The following is just part of a post by Thom Hartmann at The Hartmann Report:
A new national survey of Americans finds that almost half of us (48%) say our lives are “lacking in fun” with fully 12% saying they can’t recall the last time they had an entire day they could simply enjoy. More than half (57%) said this was because they couldn’t afford to have fun, which makes perfect sense when you consider how 45 years of Reaganomics have destroyed the union movement and progressive taxation, and thus gutted the American middle class.
Like idiots, we Americans bought Reagan’s siren song hook, line, and sinker back in 1980. He told us prosperity would “trickle down” if we just abandoned the largely non-profit healthcare system we had nationwide (most states required hospitals and health insurance companies to be nonprofits), the unions that fought for us to have good pay and benefits, enforcement of anti-monopoly laws, free college, and subsidized housing.
Reagan put what’s sometimes called “the neoliberal agenda” (I wrote a book about it: The Hidden History of Neoliberalism: How Reaganism Gutted America”) into place and no president, Republican or Democratic, has fully repealed it. We still have few union members, low taxes on billionaires and corporations, profitized healthcare and education, and stagnant wages for working class people.

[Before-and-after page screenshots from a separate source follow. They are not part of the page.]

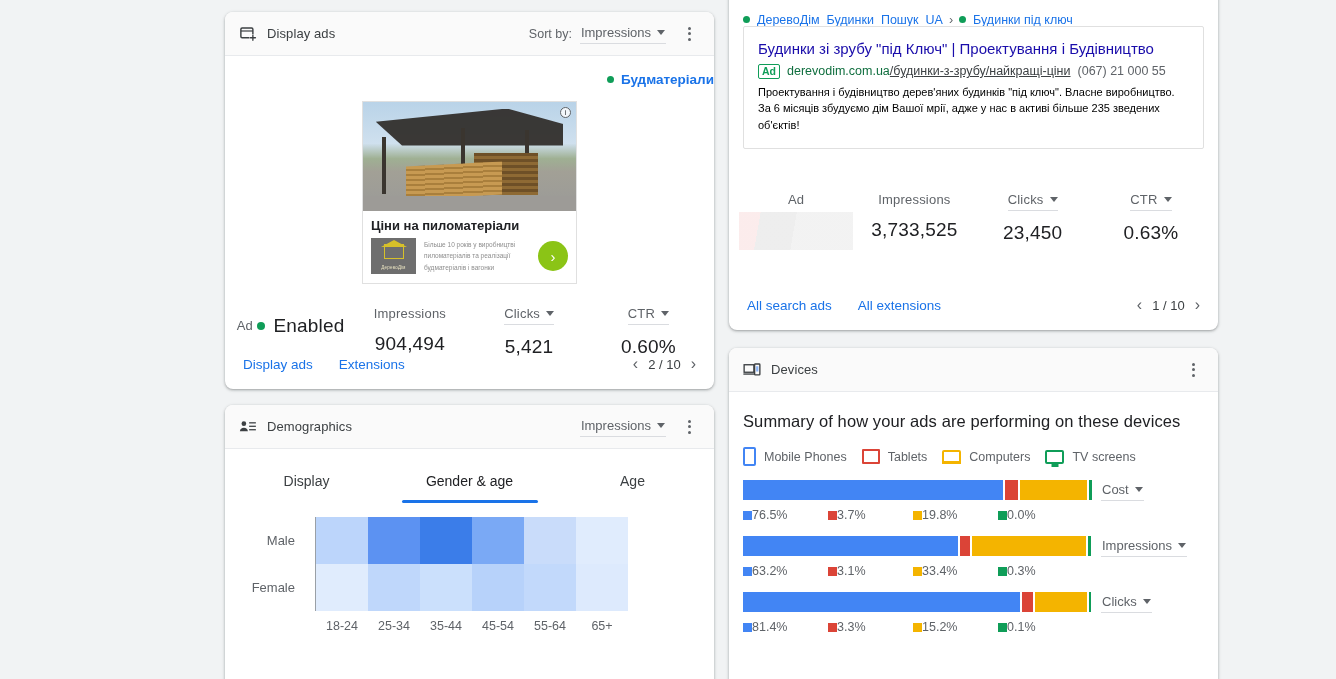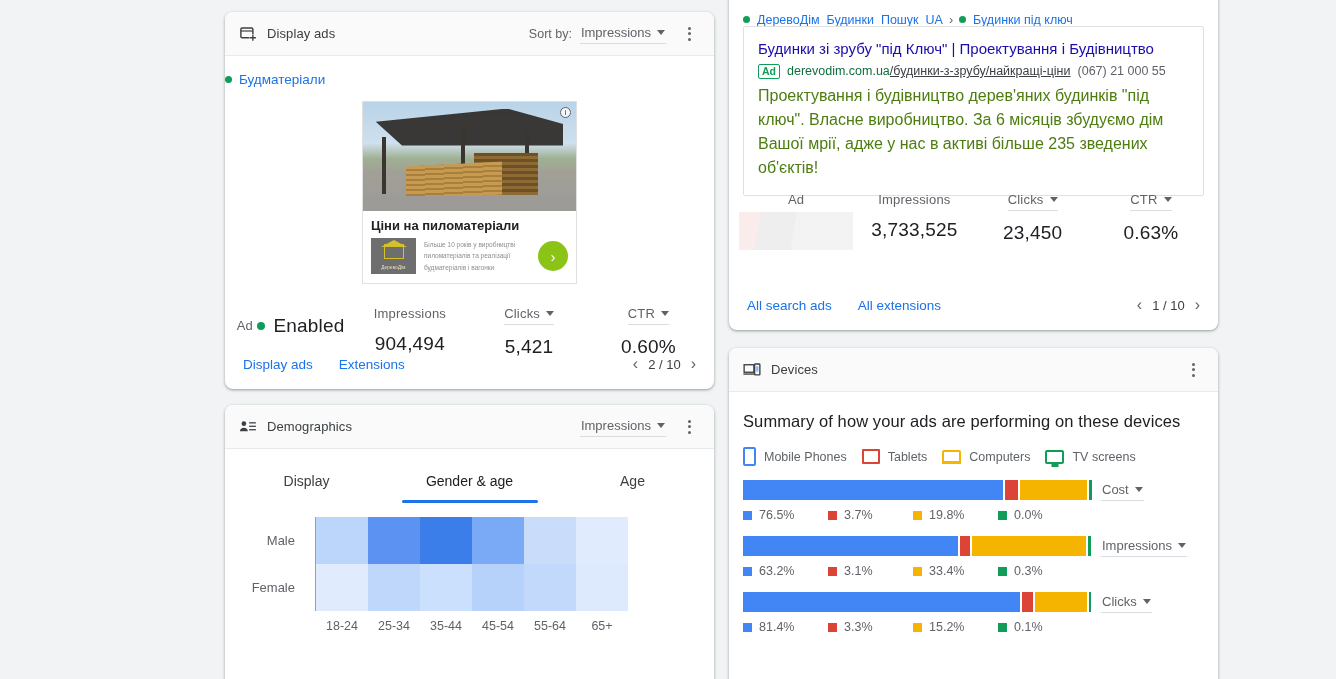"Будматеріали" .dispad-label { font-weight: 400 -> 700; text-align: left -> right }
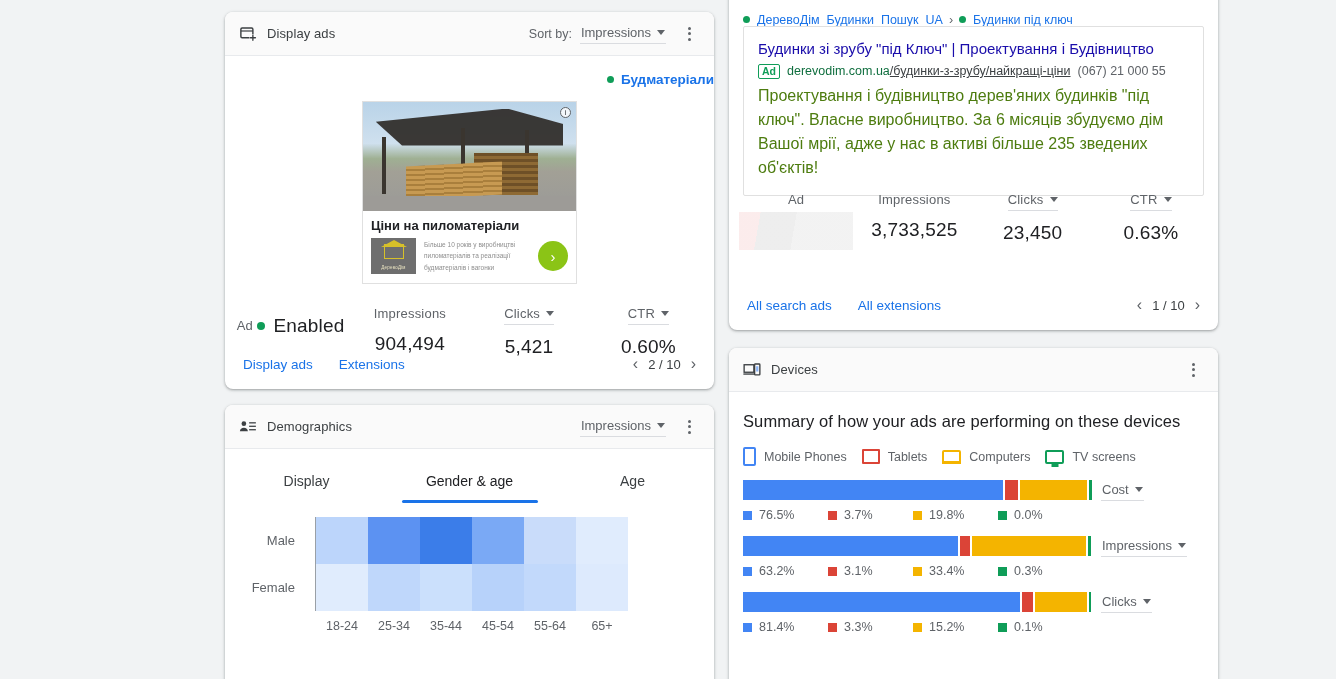"Проектування і будівництво дерев'яних" .ap-desc { color: #4d7c0f -> #000000; font-size: 16px -> 11px }
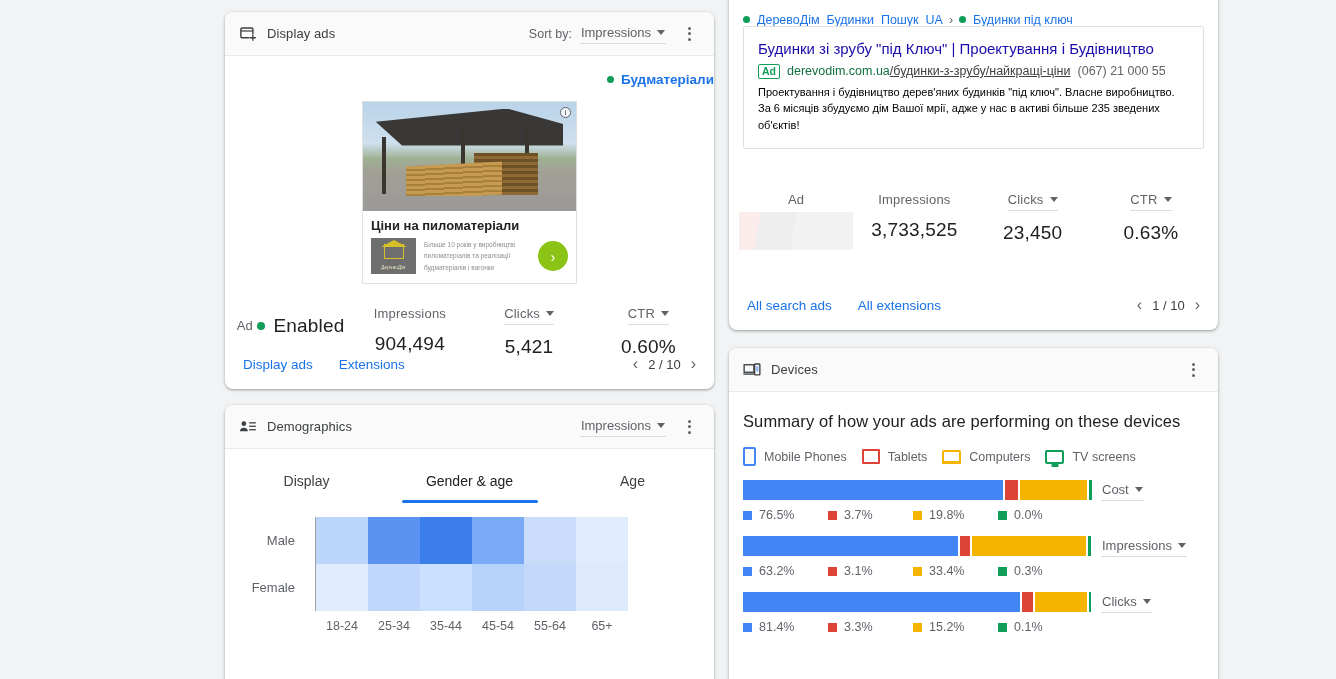"76.5%" .dv { gap: 7px -> none }
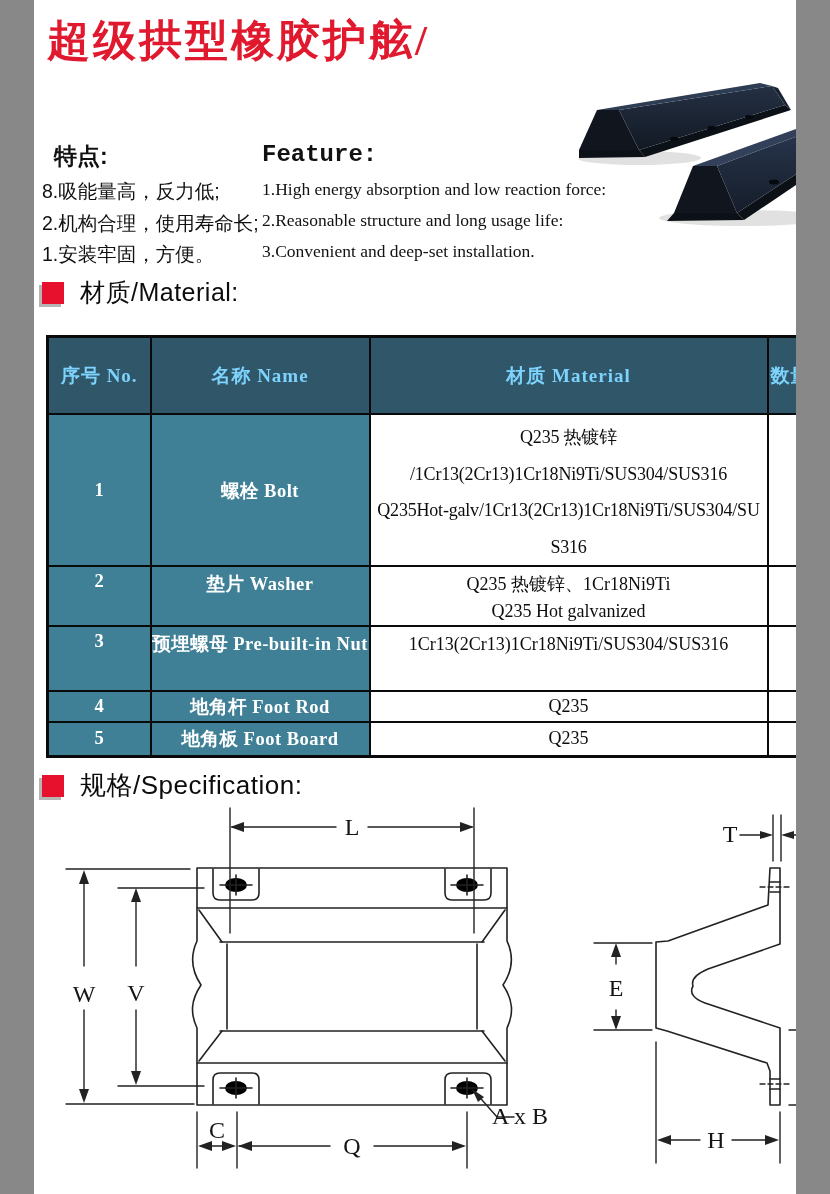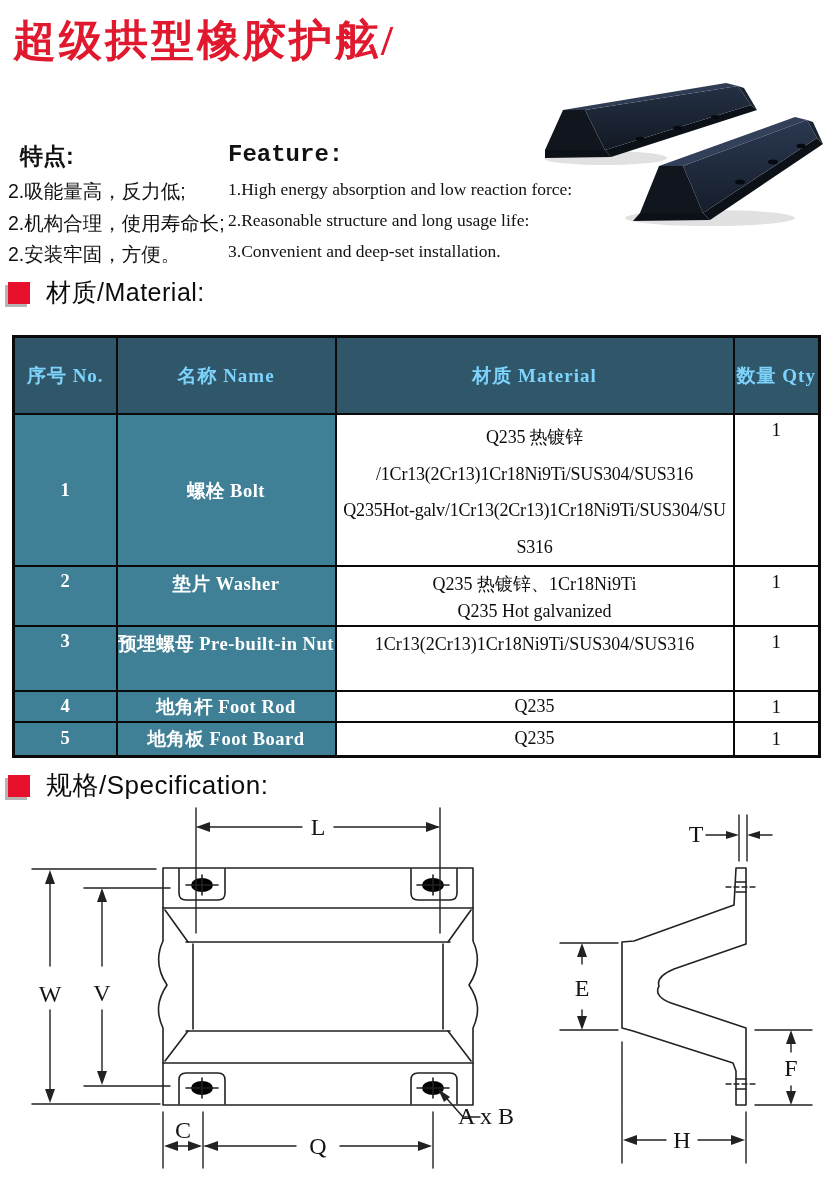"超级拱型橡胶护舷/" .page { width: 830px -> 762px }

All because we believed the Republicans and their billionaire backers and media owners. Consider how they’ve played three generations for fools:
Republicans told us if we just cut the top tax rate on the morbidly rich from the 74% it was at in 1980 down to 27% it would “trickle down” benefits to everybody else as, they said, the “job creators” would be unleashed on our economy.
Instead of a more general prosperity, we’ve now ended up with the greatest wealth and income inequality in the world, as over $70 trillion was transferred over 45 years from the bottom 90% to the top .1%, where it remains to this day. The middle class has gone from over 65% of us to fewer than half of us. It now takes 2 full-time wage earners to sustain the same lifestyle one could in 1980. . . .
Republicans told us that if we just stopped enforcing the anti-monopoly and anti-trust laws that had protected small businesses for nearly 100 years, there would be an explosion of innovation and opportunity as companies got bigger and better.
Instead, we’ve seen every industry in America become so consolidated that competition is dead, price gouging and profiteering reign, and it’s impossible to start or find small family-owned businesses anymore in downtowns, malls, and the suburbs. It’s all giant chains, many now owed by hedge funds or private equity. Few family or local businesses can compete against such giants.
Republicans told us that if we just changed the laws to let corporations pay their senior executives with stock (in addition to cash) they’d be “more invested” in the fate and future of the company and business would generally become healthier.
Instead, nearly every time a corporation initiates a stock buyback program, millions and often billions of dollars flow directly into the pockets of the main shareholders and executives while workers, the company, and society suffer the loss. . . .
Republicans told us we should hand our healthcare decisions not to our doctors but to bureaucratic insurance industry middlemen who’d would decide which of our doctor’s suggestions they’d approve and which they’d reject for payment. They said this will “lower costs and increase choice.”
In all of the entire developed world — all the OECD countries on 4 continents — there are only 500,000 medical bankruptcies a year. Every single one of them is here in America.
Republicans told us if we just got rid of our unions, then our bosses and the companies that employ them would give us better pay, more benefits, and real job security.
As everybody can see, they lied. And are working as hard as they can to prevent America from returning to the levels of unionization we had before Reagan’s Great Neoliberal Republican Experiment. . . .
The bottom line is that we — as a nation, voluntarily or involuntarily — have now had the full Republican experience, and every Zoomer paying attention knows it. It’s why they’re no longer listening to the Republican politicians who are continuing to try to sell us this bullshit.
We don’t want to hear Republicans sermonizing about deficits (that they themselves caused).
Or welfare (that they damaged and then exploited).
Or even whatever they’re calling “faith” these days, be it the death penalty, forcing raped women to give birth at the barrel of a gun, or burning books.
We’re over it, Republicans; we want fun and meaning back in our lives, rather than just working ourselves to death so Bezos and Zuck can buy new yachts.